Oil Pumped from Shipwrecked Bulk Carrier

By Mark Edward Nero

About 150 cubic meters of oil have been pumped from the 731-foot bulk carrier vessel Los Llanitos, which ran aground along the Pacific Coast of Mexico during Hurricane Patricia in late October, according to a Mexican environmental protection agency.

The Federal Attorney for Environmental Protection (PROFEPA) said the oil was pumped from the shipwreck over the weekend of Nov. 14-15.

Salvage work is focused on removing the entire 11,484 liters of oil, 489 cubic meters of diesel and other contaminants onboard the Mexican-flagged vessel.

It was Oct. 23 when the 22-year-old Los Llanitos dragged anchor and ran aground 25 nautical miles off Manzanillo, Mexico.
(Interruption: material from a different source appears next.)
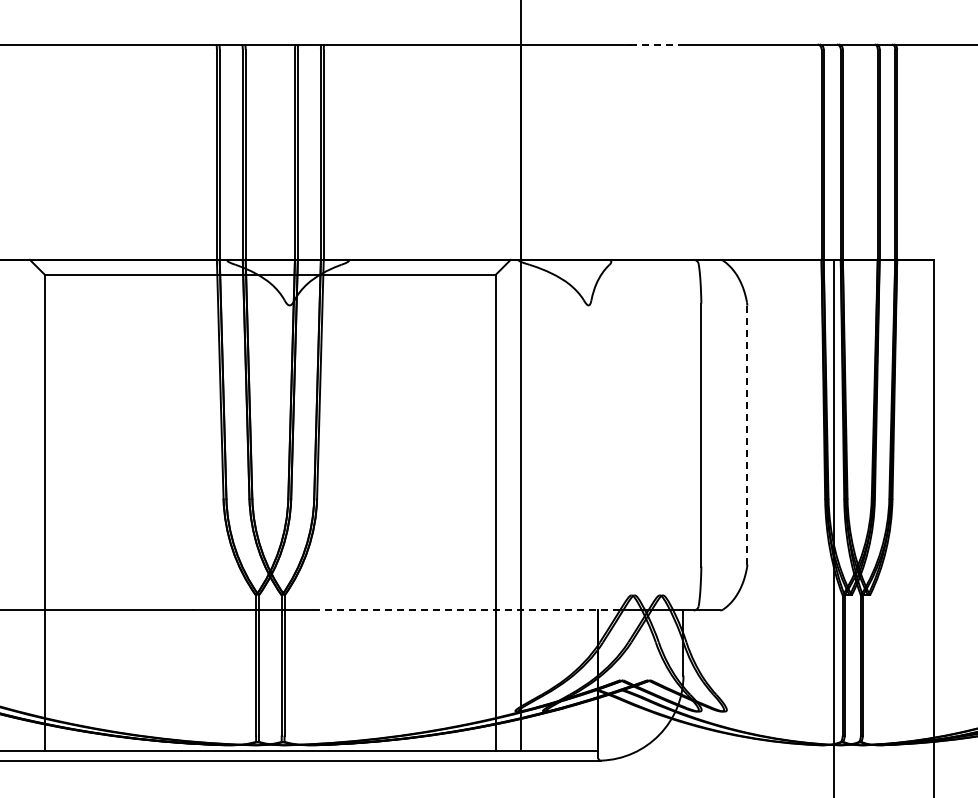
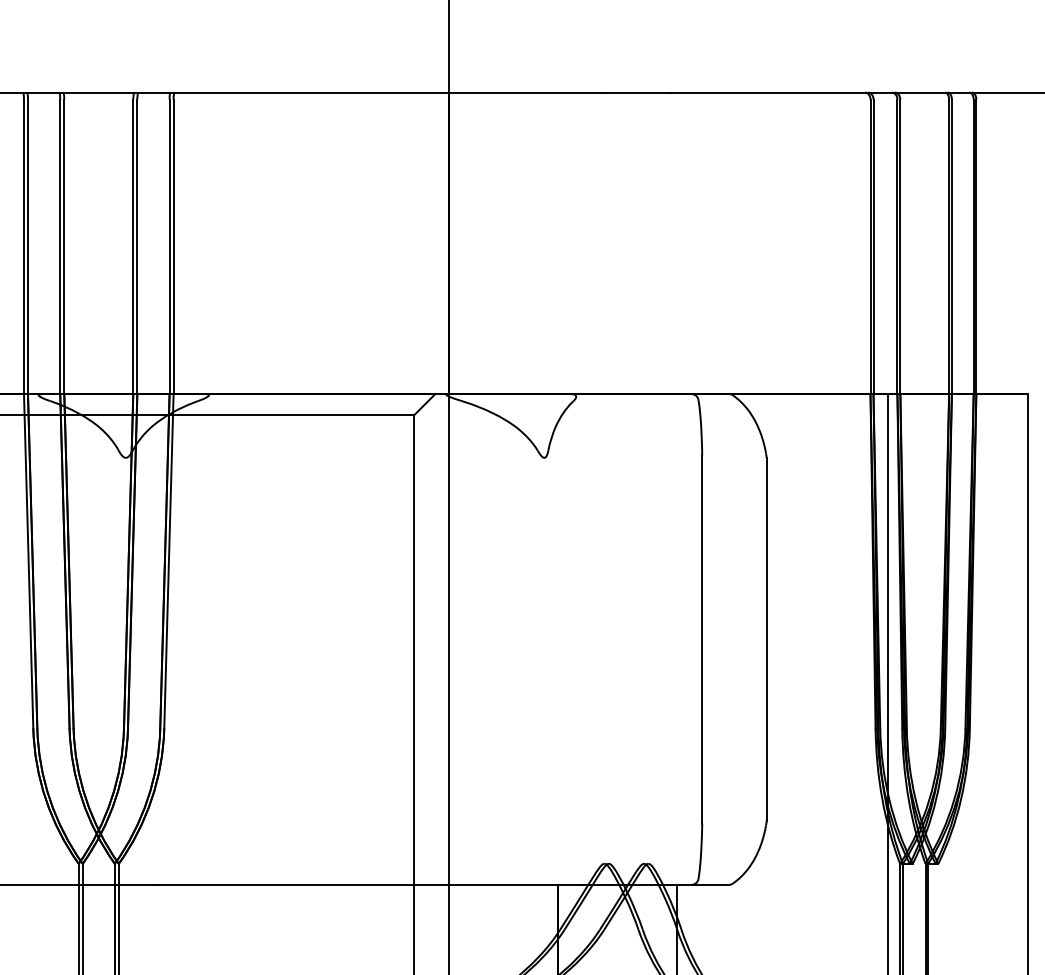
line: (654, 44) -> (636, 92), dashed -> solid
line: (747, 435) -> (766, 639), dashed -> solid
line: (464, 610) -> (370, 884), dashed -> solid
A total of 27 crewmembers were onboard during the accident; 19 were rescued by helicopter, while the others initially remained to try salvaging the ship. All have since been evacuated.

The vessel, operated by Mexico City-based maritime services company Naviera Para Mineral, has been broken in half and is beyond repair, according to director general of the Mexican Merchant Marine.

Crowley Appoints Alaska VP

By Mark Edward Nero

Crowley Maritime Corp. said Nov. 12 that company veteran Craig Tornga has been named vice president of stakeholder relations for Alaska. He’ll relocate from Houston to Anchorage, and continue to report to Rocky Smith, senior vice president and general manager, petroleum distribution and marine services.

Tornga is expected to work closely with Crowley’s business units providing diverse services across the state – from fuel sales and distribution, including liquefied natural gas importation and distribution, to marine solutions and offshore towing services.

“Crowley has been serving Alaska for more than 60 years and we are deeply rooted in the state,” Smith said in a prepared statement. “Craig is the ideal person to help us continue to build partnerships with government, regulatory agencies, native Alaska corporations, trade associations, citizen advisory boards and more. He has lived and worked in the state for many years and is well known and respected.”

Tornga began his career with Crowley in July 1977 as a seaman in Seattle and over the years he held supervisory and managerial roles for the company in marine dispatch and customer service.

He worked his way up the ladder and in 2011 was chosen to lead Crowley’s new marine solutions group in Houston, and earlier this year was appointed vice president of business development in Alaska.

“I know what a special place Alaska is,” Tornga said. “I look forward to working with a broad spectrum of people and groups on issues and projects that are mutually beneficial to Crowley and our great state.”

POLB Wins Excellence Awards

By Mark Edward Nero

The Port of Long Beach won 22 awards for outstanding security, communications, and environmental programs during the annual American Association of Port Authorities in Miami earlier this month.
Among the awardees during the Nov. 2-4 event were:
  • “Virtual Port,” a program that allows the port’s security team to monitor the harbor with surveillance tools and shipping and transit data. It received the Best Information Technology Award.
  • The “West Anaheim Street Improvement Project” won the Best Environmental Improvement Award. The project, which beautified and modernized a heavily traveled corridor in the harbor district, was recognized for its sustainable design and practices, which included drought-resistant landscaping and low-energy lighting.
  • The port’s trade and summer community advertising campaigns won for best advertisements. Both campaigns incorporated the tagline “Better Together,” referring to the collaboration between the port and its stakeholders to improve the harbor by making it a safe and efficient place to do business.
  • Marketing videos, educational programs, and a Wi-Fi/recharging station at the Breakbulk Americas 2014 conference each won praise. In all, the port won 20 communications awards.

“These awards are a source of tremendous pride for the Port of Long Beach,” CEO Jon Slangerup said. “Being recognized not once, not twice, but 22 times by the North and South American port association is an exceptional salute from our peers.”

The AAPA represents 160 of the leading seaport authorities in North America, Latin America and the Caribbean, and has over 300 sustaining and associate members.